● Given passage
• • • • •
Authoritarianism as a regime type

  • Linz (2000): “authoritarian regimes” differentiated by limited pluralism and popular mobilization, in contrast with totalitarian and democratic regimes; hinting at the the role of limited and uncompetitive elections as a tool to maintain elite cohesion and facilitate elite recruitment; i.e. “authoritarian regimes” care what people do” as opposed to “totalitarian regimes,” which care what people think while
  • Levitsky and Way (2002): literature suffers from a “democratizing bias”; competitive authoritarianism where there are formal democratic institutions, but incumbents violate these rules so often that the regime fails to meet conventional minimal standards for democracy
  • Way (2005): autocrat competitiveness within the regime; incumbent capacity (1) authoritarian state power (2) know-how (3) elite organization; anti-incumbent national identity (1) central state control (2) utility/availability of external support; weaknesses (1) open elite contestation (2) administrative resources (3) vulnerability to democratizing pressures
  • Howard and Roessler (2006): “liberalizing electoral outcome”; the political opposition can affect the electoral dynamic depending on whether it (1) creates a multiparty coalition or jointly supports a single candidate (2) initiates mobilization (antigovernment protests)
  • Way (2015): “pluralism by default”; in many cases, democratic contestation has persisted because autocrats have been too weak to steal elections, reprise opposition, or keep allies in line; leaders lack the resources, authority, or coordination to prevent today’s allies from becoming tomorrow’s challengers, to control the legislature, impose censorship, manipulate elections, or use forced against political opponents; (1) disorganization (2) divided national identity; lead to (1) low electoral manipulation (2) strong parliamentary power (3) powerful opposition (4) media pluralism

Electoral authoritarianism

  • Schedler (2002): “menu of manipulation”; access to the electoral arena always has a cost and is never perfectly equal; the distinction between obeying and transgressing democratic norms is imprecise; splits in the party system; redistributive practices (electoral fraud); rules of representation (institutional bias); and the norm of irreversibility
  • Magaloni (2006): “one-party rule” and large margins of victory (PRI in Mexico); more than using legislatures, dictators can use institutions within the ruling party in order to make credible inter-temporal power-sharing deals with potential elite opponents; the party controls succession and access-to-power positions; In Mexico, the ruling party’s central leadership controlled the nomination processes and, owing to a system of non-reelection for all competitive offices, the party could induce strong discipline from subnational office-seekers who had an incentive to align with the party leadership and with the president to obtain access to future rent-seeking positions; moreover, the regime strove to create “poverty traps” and systems of dependency with rural voters, who remained the PRI’s base of support until the deterioration of economic conditions; later, perceptions about the possibility of post-election violence changed and facilitated greater support for opposition parties
  • Gandhi and Przeworkski (2007): autocrats face threats that emerge from (1) within the ruling elite (2) outsiders within society; when they need to neutralize threats from larger groups, autocrats frequently rely on nominally democratic institutions; partisan legislatures incorporate potential opposition forces, investing them with a stake in the ruler’s survival; and last longer
  • Gandhi and Lust-Okar (2009): ruling elites also can manipulate the rules that shape voter and candidate behavior in elections; in selectively co-opting the opposition and manipulating electoral laws, dictators also create divided oppositions and increase coordination costs among their opponents; at the local level, corruption seems to be intended not so much to win elections as to show the ruling elites that the local officials can get out the vote (e.g. Russian regional governors); see
  • Brownlee (2011): executive elections constitute a part of authoritarian resilience in MENA; function as both a political safety valve and performative aspect i.e. “window dressing” (“patronage fetes, and regime exhibitions”); but need some competition and turnout (Egypt)
• • • • •
● Data entries
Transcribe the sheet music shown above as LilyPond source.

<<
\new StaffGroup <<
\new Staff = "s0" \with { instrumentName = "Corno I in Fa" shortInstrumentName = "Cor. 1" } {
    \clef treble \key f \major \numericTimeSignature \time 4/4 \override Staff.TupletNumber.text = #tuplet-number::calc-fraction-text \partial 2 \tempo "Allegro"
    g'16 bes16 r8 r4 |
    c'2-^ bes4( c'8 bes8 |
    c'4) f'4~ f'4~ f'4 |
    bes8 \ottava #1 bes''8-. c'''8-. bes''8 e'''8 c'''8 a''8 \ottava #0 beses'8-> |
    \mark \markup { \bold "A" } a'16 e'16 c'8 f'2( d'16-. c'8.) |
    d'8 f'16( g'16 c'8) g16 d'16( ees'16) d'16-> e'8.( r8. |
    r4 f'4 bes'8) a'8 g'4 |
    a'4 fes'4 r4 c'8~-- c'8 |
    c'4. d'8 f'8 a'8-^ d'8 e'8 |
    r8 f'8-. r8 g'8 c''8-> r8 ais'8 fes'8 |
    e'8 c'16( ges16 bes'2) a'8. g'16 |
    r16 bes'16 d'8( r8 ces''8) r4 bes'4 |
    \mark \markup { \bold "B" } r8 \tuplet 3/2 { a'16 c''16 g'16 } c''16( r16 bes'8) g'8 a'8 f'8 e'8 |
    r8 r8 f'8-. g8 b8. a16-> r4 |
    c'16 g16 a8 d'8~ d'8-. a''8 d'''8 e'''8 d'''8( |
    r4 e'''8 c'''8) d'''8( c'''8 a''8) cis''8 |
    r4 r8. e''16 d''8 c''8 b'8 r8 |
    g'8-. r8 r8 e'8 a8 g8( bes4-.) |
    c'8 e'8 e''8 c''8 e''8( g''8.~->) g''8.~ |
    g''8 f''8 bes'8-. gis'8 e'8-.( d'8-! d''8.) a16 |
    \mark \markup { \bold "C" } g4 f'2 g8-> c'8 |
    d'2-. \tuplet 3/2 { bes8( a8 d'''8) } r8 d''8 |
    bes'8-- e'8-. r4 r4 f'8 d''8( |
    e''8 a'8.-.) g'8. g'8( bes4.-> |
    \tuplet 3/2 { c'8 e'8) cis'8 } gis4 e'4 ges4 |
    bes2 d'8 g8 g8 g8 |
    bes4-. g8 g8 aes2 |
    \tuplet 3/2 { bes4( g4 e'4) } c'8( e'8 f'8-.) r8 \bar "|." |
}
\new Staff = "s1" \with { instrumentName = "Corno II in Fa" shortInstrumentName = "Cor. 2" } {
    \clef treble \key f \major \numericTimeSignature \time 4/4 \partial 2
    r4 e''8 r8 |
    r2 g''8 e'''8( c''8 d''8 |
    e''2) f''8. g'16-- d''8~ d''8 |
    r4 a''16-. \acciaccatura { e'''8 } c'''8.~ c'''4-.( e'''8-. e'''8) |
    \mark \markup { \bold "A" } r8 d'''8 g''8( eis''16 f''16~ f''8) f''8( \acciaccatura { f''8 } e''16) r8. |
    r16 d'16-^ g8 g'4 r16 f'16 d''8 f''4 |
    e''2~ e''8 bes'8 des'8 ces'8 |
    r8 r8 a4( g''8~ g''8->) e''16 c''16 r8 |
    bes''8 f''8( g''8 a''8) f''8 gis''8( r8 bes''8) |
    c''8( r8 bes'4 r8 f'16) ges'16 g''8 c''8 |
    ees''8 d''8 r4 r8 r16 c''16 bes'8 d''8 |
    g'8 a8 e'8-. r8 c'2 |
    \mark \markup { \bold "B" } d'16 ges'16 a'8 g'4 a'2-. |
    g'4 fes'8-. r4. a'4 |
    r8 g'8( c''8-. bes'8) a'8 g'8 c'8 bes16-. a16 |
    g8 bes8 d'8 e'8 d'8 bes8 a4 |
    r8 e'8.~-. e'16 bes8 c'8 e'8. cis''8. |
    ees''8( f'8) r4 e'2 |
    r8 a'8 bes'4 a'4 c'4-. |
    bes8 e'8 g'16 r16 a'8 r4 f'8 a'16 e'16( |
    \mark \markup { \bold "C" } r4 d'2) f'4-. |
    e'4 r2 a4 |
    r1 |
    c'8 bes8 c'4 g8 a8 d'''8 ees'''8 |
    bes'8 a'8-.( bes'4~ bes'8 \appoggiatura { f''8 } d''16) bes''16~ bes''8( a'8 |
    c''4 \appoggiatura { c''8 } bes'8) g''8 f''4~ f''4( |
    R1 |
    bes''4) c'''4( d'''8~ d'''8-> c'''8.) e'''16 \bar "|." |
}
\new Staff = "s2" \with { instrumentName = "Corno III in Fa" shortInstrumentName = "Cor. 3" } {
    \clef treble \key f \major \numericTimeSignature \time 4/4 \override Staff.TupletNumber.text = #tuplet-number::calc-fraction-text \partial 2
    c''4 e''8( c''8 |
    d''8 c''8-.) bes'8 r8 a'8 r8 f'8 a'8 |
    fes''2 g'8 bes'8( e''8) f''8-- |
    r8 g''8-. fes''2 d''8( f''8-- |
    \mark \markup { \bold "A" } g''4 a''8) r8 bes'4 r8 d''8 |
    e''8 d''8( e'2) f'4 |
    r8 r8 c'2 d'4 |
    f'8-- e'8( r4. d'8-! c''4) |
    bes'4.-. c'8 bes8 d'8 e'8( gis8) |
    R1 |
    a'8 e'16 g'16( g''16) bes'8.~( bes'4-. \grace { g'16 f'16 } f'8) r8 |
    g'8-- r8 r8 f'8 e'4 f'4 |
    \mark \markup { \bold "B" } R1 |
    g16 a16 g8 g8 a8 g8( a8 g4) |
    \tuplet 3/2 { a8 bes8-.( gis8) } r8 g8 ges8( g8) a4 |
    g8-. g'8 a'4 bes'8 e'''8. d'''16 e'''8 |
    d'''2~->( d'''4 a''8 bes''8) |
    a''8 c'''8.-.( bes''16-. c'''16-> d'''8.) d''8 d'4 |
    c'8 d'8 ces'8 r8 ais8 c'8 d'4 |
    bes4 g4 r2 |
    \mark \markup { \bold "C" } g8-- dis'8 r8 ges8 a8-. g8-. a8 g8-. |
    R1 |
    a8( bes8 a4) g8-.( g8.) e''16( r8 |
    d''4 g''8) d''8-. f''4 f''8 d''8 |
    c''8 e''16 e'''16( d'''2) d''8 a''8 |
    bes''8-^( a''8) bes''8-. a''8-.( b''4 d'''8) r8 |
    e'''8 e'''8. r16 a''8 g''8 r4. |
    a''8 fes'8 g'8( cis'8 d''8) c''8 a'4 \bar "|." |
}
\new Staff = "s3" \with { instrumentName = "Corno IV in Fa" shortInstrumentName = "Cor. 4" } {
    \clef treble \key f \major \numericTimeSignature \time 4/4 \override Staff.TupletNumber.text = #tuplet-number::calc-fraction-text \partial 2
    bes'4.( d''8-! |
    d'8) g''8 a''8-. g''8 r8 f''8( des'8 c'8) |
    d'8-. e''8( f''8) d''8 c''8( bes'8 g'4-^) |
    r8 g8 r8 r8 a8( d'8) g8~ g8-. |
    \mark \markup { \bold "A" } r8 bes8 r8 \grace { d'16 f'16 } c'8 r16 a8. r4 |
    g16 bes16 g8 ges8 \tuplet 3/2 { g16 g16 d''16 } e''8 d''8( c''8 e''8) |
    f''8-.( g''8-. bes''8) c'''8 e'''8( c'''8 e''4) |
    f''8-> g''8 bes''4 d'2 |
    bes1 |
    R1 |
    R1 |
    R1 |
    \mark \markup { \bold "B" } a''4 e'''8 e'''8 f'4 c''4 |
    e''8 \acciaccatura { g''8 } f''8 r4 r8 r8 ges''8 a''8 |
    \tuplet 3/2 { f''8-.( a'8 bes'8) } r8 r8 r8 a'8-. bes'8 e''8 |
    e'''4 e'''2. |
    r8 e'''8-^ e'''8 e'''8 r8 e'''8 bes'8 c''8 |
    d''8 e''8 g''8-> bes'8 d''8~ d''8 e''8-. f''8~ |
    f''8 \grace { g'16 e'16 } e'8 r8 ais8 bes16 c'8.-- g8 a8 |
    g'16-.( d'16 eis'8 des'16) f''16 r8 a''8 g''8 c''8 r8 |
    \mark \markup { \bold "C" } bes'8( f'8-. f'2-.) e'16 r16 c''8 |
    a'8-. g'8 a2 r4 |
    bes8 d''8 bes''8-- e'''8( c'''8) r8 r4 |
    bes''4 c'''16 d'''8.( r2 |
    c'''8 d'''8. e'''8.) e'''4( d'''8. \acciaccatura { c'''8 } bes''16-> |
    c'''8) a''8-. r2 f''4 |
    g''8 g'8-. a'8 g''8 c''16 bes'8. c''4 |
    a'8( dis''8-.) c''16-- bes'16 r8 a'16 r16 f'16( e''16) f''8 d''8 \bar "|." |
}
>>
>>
• • • • •
● What is expected
According to the notes on authoritarianism, what bias did Levitsky and Way (2002) say the literature suffers from? The records come from a separate source.

● Task response
A "democratizing bias."